Ilixtze@lemmy.ml 1 month ago
more shit
MystValkyrie@lemmy.blahaj.zone 1 month ago
Moment for silence for David “Ribs” Carillo 🪦
DeadDigger@lemmy.zip 1 month ago
Well their goes FFXIV, that will be their end
pineapplelover@lemmy.dbzer0.com 1 month ago
Sure
RinostarGames@mastodon.gamedev.place 1 month ago
@inclementimmigrant I'm so glad I've stopped buying AAA games.
ieatpwns@lemmy.world 1 month ago
Inb4 their games come out even more broken
crmsnbleyd@sopuli.xyz 1 month ago
I will continue ignoring anything they make
BigBananaDealer@lemmy.world 1 month ago
dont they already have dumbbots in playtesting?
frongt@lemmy.zip 1 month ago
The Talos Principle certainly did in 2014.
finitebanjo@piefed.world 1 month ago
I kind of wrote Square Enix off years ago, but I'm definitely not buying anything they make in the future.
wizblizz@lemmy.world 1 month ago
Barf.
dual_sport_dork@lemmy.world 1 month ago
Some AI or central computer going haywire and destroying everything is, like, the third or fourth stock RPG trope just behind the Dark Lord burning down the protagonist’s village in the first act or the mysterious waif girl actually turning out to be a princess.
You really think they’d know better.
Devjavu@lemmy.dbzer0.com 1 month ago
In my country we say ajajajajajjjj
iAmTheTot@sh.itjust.works 1 month ago
Grrroooossss, noooo I liked you Square Enix in spite of everything else.
mostlikelyaperson@lemmy.world 1 month ago
Given how much squenix struggles with changing its development practices, I would be very surprised if they actually got there.
themurphy@lemmy.ml 1 month ago
Well, it’s not game development, but bugfixes and quality testing.
I dont know, but it does makes sense, when there’s still 30% work being done by human eyes. There will still be people checking everything through.
Even if they hit 50-50, they could put more money into the development.
The argument that they will just save the money only works as long as another company doesnt use it for game devs. Otherwise you naturally fall behind.
ampersandrew@lemmy.world 1 month ago
It also only works as long as the AI can actually competently do the QA work. This is what an AI thinks a video game is. To do QA, it will have to know that something is wrong, flag it, and be able to tell when it’s fixed. The most likely situation I can foresee is that it creates even more work for the remaining humans to do when they’re already operating at a deficit.

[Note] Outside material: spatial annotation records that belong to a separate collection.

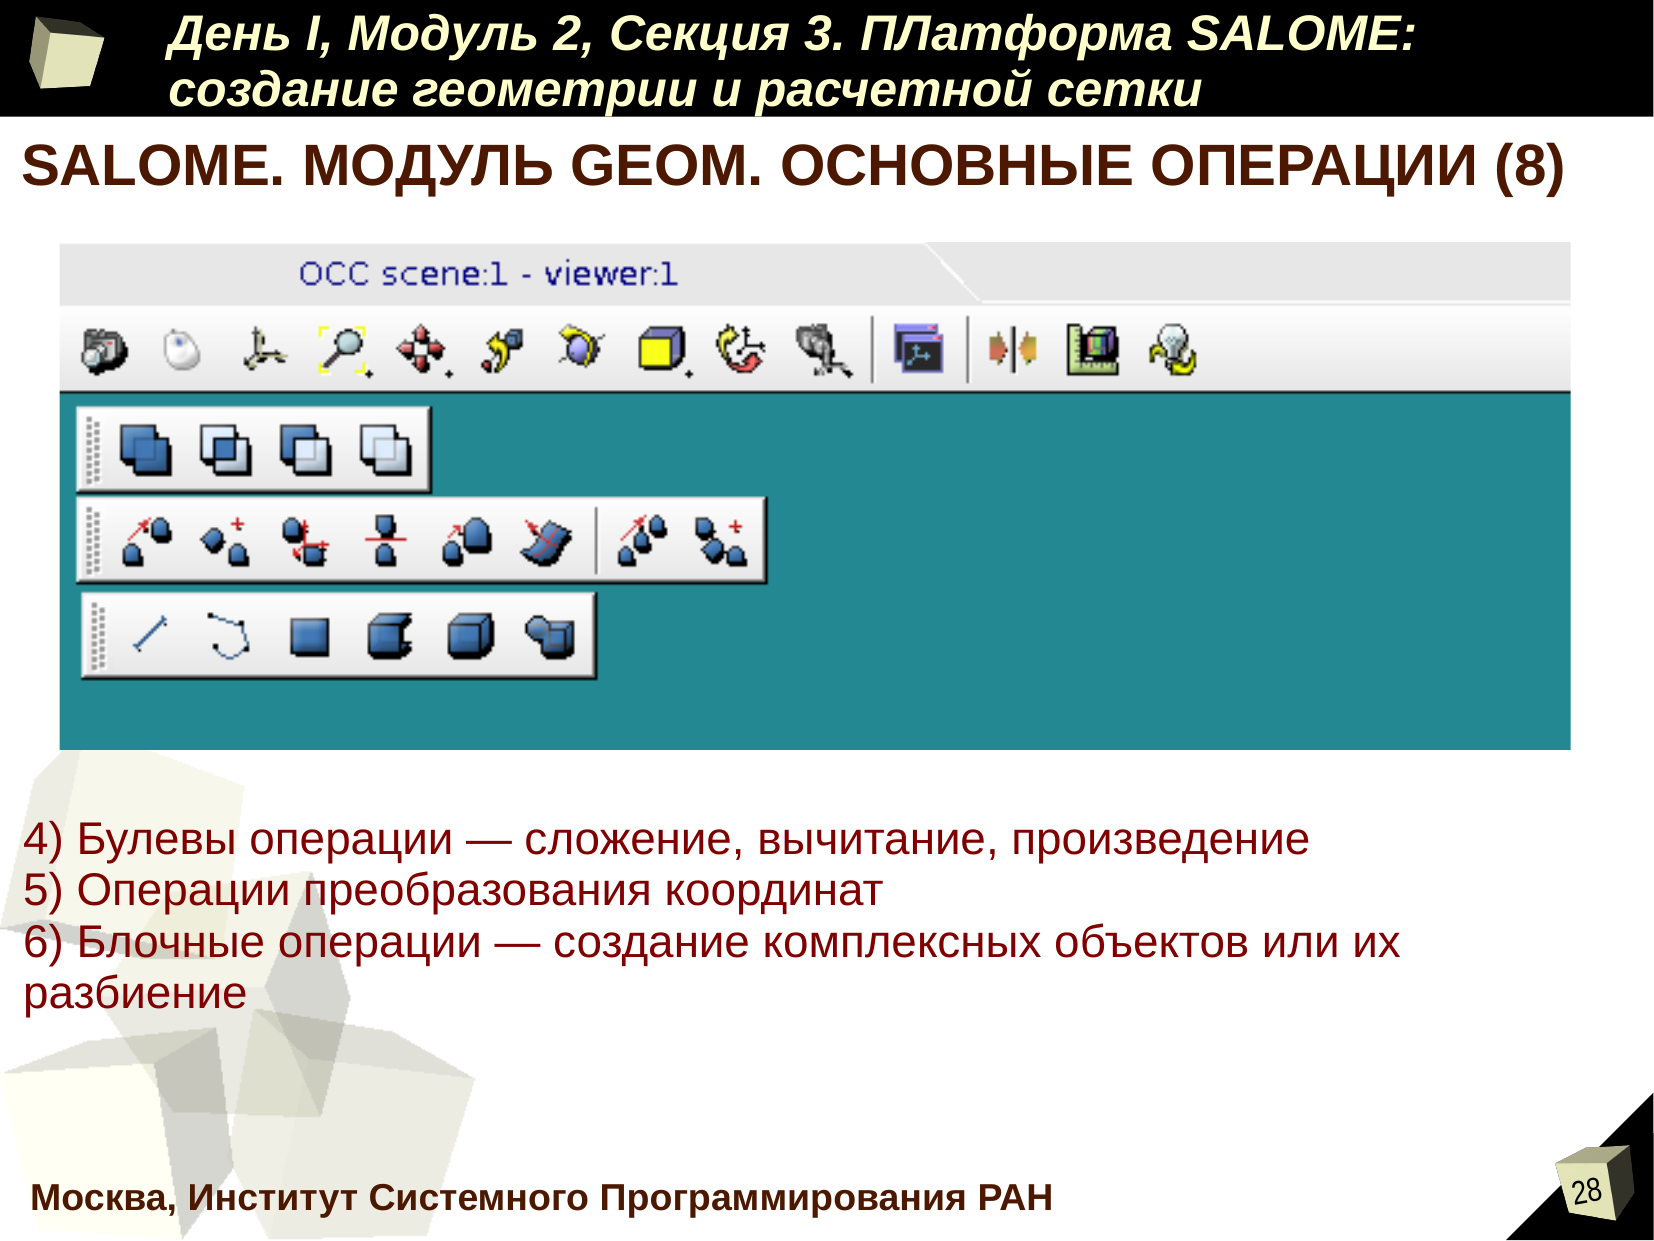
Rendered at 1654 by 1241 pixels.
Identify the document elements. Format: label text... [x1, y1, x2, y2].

text_box 4) Булевы операции — сложение, вычитание, произведение 5) Операции преобразования координат 6) Блочные операции — создание комплексных объектов или их разбиение [8, 805, 1654, 1026]
picture [464, 1193, 472, 1198]
picture [0, 242, 1571, 1241]
text_box SALOME. МОДУЛЬ GEOM. ОСНОВНЫЕ ОПЕРАЦИИ (8) [6, 124, 1582, 205]
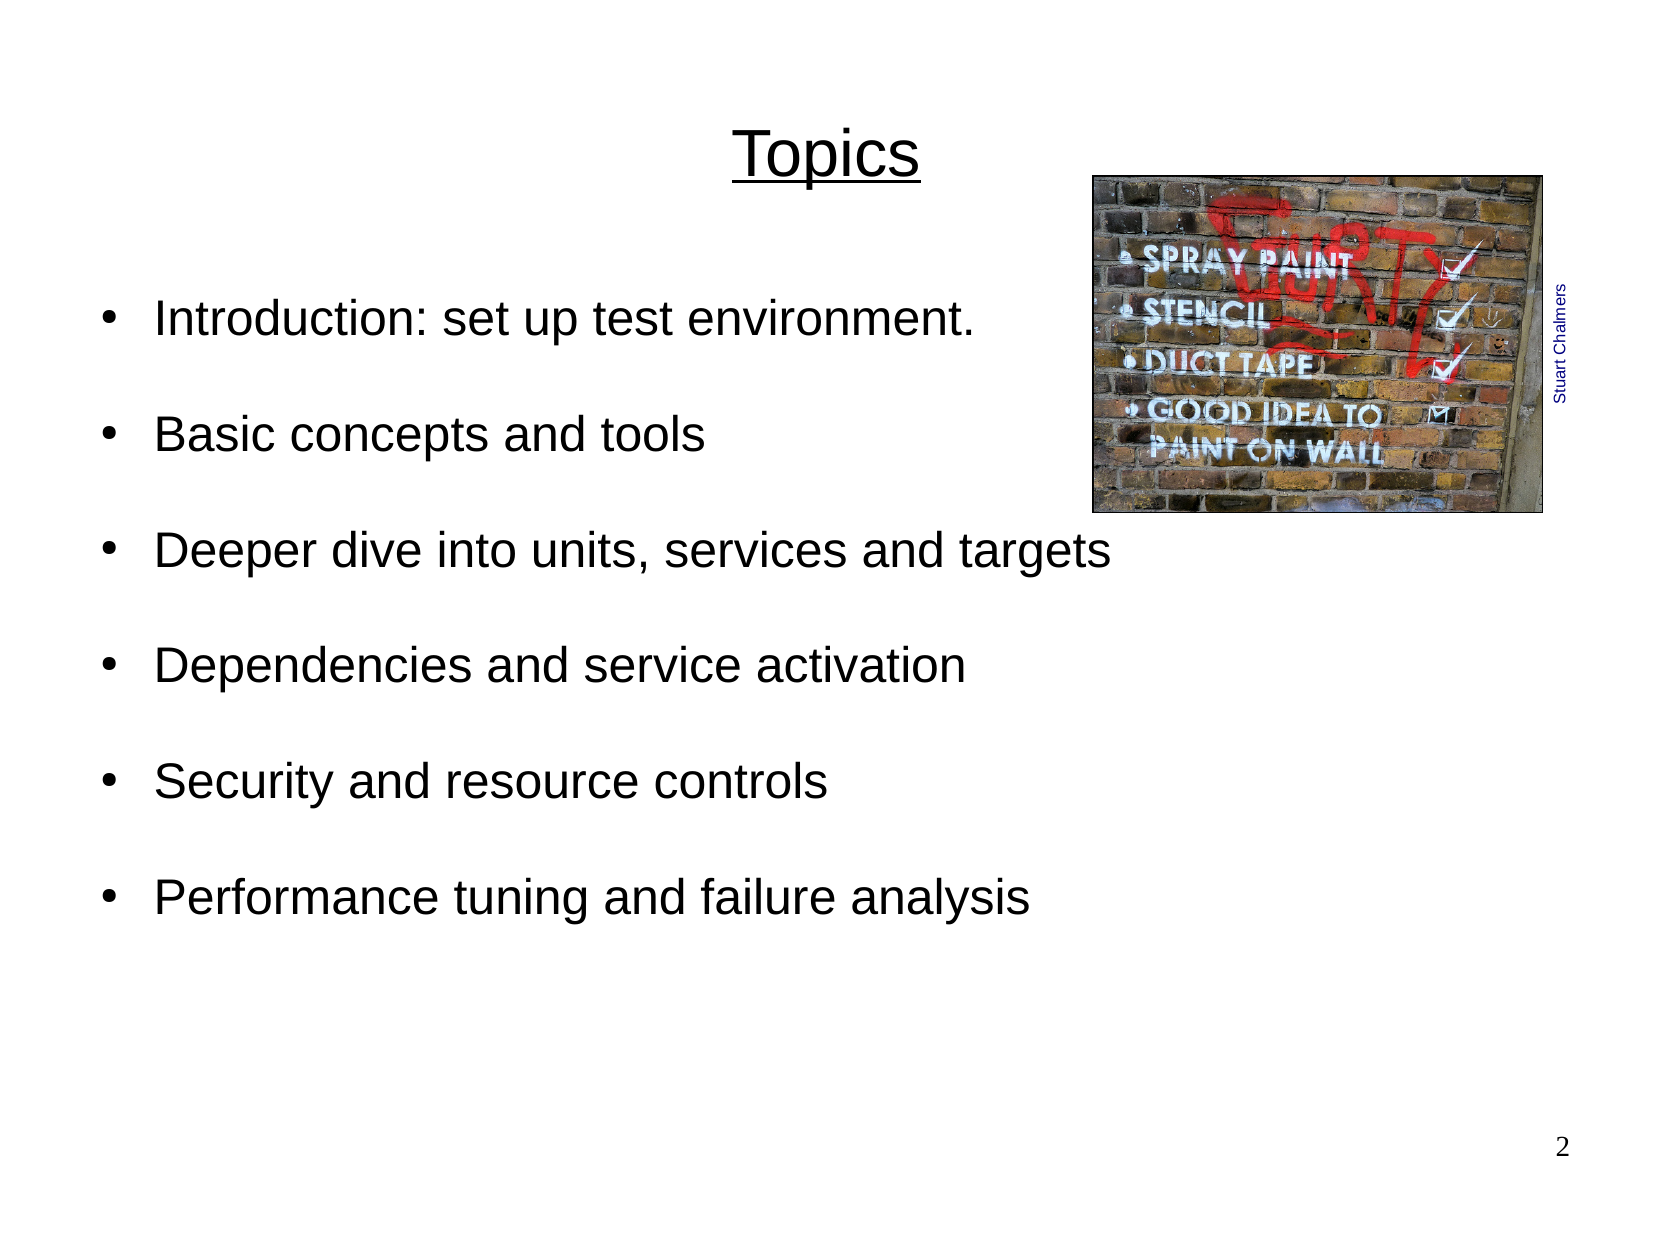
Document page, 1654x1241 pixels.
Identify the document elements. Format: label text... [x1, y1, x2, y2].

text_box Stuart Chalmers [1542, 268, 1577, 420]
picture [1092, 175, 1543, 513]
list Introduction: set up test environment. Basic concepts and tools Deeper dive into units, services and targets Dependencies and service activation Security and resource controls Performance tuning and failure analysis [82, 290, 1571, 1010]
title Topics [82, 49, 1571, 257]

riskable@programming.dev 1 month ago
To be fair, that’s what an AI video generator thinks an FPS is. That’s not the same thing as AI-assisted coding. Though it’s still hilarious! “Press F to pay respects” 🤣
For reference, using AI to automate your QA isn’t a bad idea. There’s a bunch of ways to handle such things but one of the more interesting ones is to pit AIs against each other. Not in the game, but in their reports… You tell AI to perform some action and generate a report about it while telling another AI to be extremely skeptical about the first AI’s reports and to reject anything that doesn’t meet some minimum standard.
That’s what they’re doing over at Anthropic (internally) with Claude Code QA tasks and it’s super fascinating! Heard them talk about that setup on a podcast recently and it kinda blew my mind… They have more than just two “Claudes” pitted against each other too: In the example they talked about, they had four: One generating PRs, another reviewing/running tests, another one checking the work of the testing Claude, and finally a Claude setup to perform critical security reviews of the final PRs.